**** DATA EXTRACT

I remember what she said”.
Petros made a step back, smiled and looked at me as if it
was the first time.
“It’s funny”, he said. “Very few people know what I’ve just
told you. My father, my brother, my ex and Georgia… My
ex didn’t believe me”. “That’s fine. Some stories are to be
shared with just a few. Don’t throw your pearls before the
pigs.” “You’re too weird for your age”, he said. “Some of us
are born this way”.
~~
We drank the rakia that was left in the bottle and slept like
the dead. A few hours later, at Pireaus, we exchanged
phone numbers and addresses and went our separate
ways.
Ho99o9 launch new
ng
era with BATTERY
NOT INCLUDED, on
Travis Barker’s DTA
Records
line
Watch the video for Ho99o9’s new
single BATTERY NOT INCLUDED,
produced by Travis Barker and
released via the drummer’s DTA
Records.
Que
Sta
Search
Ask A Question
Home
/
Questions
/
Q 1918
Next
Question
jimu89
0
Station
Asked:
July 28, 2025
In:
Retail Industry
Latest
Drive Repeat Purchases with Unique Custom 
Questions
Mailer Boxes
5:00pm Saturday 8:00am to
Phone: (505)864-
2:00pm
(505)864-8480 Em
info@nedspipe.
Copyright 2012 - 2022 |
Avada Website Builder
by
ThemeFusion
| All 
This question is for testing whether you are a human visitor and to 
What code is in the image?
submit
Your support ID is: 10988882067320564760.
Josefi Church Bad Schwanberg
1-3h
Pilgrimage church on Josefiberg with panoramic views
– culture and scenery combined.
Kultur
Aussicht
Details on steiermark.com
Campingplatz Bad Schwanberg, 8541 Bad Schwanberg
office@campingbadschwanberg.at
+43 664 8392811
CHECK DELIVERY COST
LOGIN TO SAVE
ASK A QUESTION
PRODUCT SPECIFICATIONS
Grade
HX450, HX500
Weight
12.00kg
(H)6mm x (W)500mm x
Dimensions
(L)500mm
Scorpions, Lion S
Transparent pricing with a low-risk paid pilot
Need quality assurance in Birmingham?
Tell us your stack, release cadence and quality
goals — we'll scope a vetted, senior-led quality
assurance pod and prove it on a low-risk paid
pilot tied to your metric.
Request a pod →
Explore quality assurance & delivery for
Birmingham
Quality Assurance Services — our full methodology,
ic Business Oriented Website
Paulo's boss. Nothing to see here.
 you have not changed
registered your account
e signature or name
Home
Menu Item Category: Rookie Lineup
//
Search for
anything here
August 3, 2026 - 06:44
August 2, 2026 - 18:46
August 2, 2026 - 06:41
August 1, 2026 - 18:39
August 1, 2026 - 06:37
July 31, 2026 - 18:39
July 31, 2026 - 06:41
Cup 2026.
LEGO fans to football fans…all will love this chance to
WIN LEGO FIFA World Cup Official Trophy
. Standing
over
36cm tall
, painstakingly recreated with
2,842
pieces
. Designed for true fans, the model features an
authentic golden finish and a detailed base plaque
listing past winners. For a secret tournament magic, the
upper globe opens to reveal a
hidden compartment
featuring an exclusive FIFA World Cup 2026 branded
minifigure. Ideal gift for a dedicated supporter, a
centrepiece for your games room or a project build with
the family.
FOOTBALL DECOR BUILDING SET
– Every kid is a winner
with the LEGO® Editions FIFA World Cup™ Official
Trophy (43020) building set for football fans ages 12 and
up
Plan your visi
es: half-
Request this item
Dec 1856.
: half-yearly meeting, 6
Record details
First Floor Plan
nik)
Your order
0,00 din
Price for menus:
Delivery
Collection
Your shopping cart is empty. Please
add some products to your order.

********

YOUR ASSIGNMENT:
Can you reproduce the text of every entry above, substituting "Deutschlandsberg" for each occurrence of "Bad Schwanberg" and leaving everything else unchanged?

SOLUTION:
I remember what she said”.
Petros made a step back, smiled and looked at me as if it
was the first time.
“It’s funny”, he said. “Very few people know what I’ve just
told you. My father, my brother, my ex and Georgia… My
ex didn’t believe me”. “That’s fine. Some stories are to be
shared with just a few. Don’t throw your pearls before the
pigs.” “You’re too weird for your age”, he said. “Some of us
are born this way”.
~~
We drank the rakia that was left in the bottle and slept like
the dead. A few hours later, at Pireaus, we exchanged
phone numbers and addresses and went our separate
ways.
Ho99o9 launch new
ng
era with BATTERY
NOT INCLUDED, on
Travis Barker’s DTA
Records
line
Watch the video for Ho99o9’s new
single BATTERY NOT INCLUDED,
produced by Travis Barker and
released via the drummer’s DTA
Records.
Que
Sta
Search
Ask A Question
Home
/
Questions
/
Q 1918
Next
Question
jimu89
0
Station
Asked:
July 28, 2025
In:
Retail Industry
Latest
Drive Repeat Purchases with Unique Custom 
Questions
Mailer Boxes
5:00pm Saturday 8:00am to
Phone: (505)864-
2:00pm
(505)864-8480 Em
info@nedspipe.
Copyright 2012 - 2022 |
Avada Website Builder
by
ThemeFusion
| All 
This question is for testing whether you are a human visitor and to 
What code is in the image?
submit
Your support ID is: 10988882067320564760.
Josefi Church Deutschlandsberg
1-3h
Pilgrimage church on Josefiberg with panoramic views
– culture and scenery combined.
Kultur
Aussicht
Details on steiermark.com
Campingplatz Deutschlandsberg, 8541 Deutschlandsberg
office@campingbadschwanberg.at
+43 664 8392811
CHECK DELIVERY COST
LOGIN TO SAVE
ASK A QUESTION
PRODUCT SPECIFICATIONS
Grade
HX450, HX500
Weight
12.00kg
(H)6mm x (W)500mm x
Dimensions
(L)500mm
Scorpions, Lion S
Transparent pricing with a low-risk paid pilot
Need quality assurance in Birmingham?
Tell us your stack, release cadence and quality
goals — we'll scope a vetted, senior-led quality
assurance pod and prove it on a low-risk paid
pilot tied to your metric.
Request a pod →
Explore quality assurance & delivery for
Birmingham
Quality Assurance Services — our full methodology,
ic Business Oriented Website
Paulo's boss. Nothing to see here.
 you have not changed
registered your account
e signature or name
Home
Menu Item Category: Rookie Lineup
//
Search for
anything here
August 3, 2026 - 06:44
August 2, 2026 - 18:46
August 2, 2026 - 06:41
August 1, 2026 - 18:39
August 1, 2026 - 06:37
July 31, 2026 - 18:39
July 31, 2026 - 06:41
Cup 2026.
LEGO fans to football fans…all will love this chance to
WIN LEGO FIFA World Cup Official Trophy
. Standing
over
36cm tall
, painstakingly recreated with
2,842
pieces
. Designed for true fans, the model features an
authentic golden finish and a detailed base plaque
listing past winners. For a secret tournament magic, the
upper globe opens to reveal a
hidden compartment
featuring an exclusive FIFA World Cup 2026 branded
minifigure. Ideal gift for a dedicated supporter, a
centrepiece for your games room or a project build with
the family.
FOOTBALL DECOR BUILDING SET
– Every kid is a winner
with the LEGO® Editions FIFA World Cup™ Official
Trophy (43020) building set for football fans ages 12 and
up
Plan your visi
es: half-
Request this item
Dec 1856.
: half-yearly meeting, 6
Record details
First Floor Plan
nik)
Your order
0,00 din
Price for menus:
Delivery
Collection
Your shopping cart is empty. Please
add some products to your order.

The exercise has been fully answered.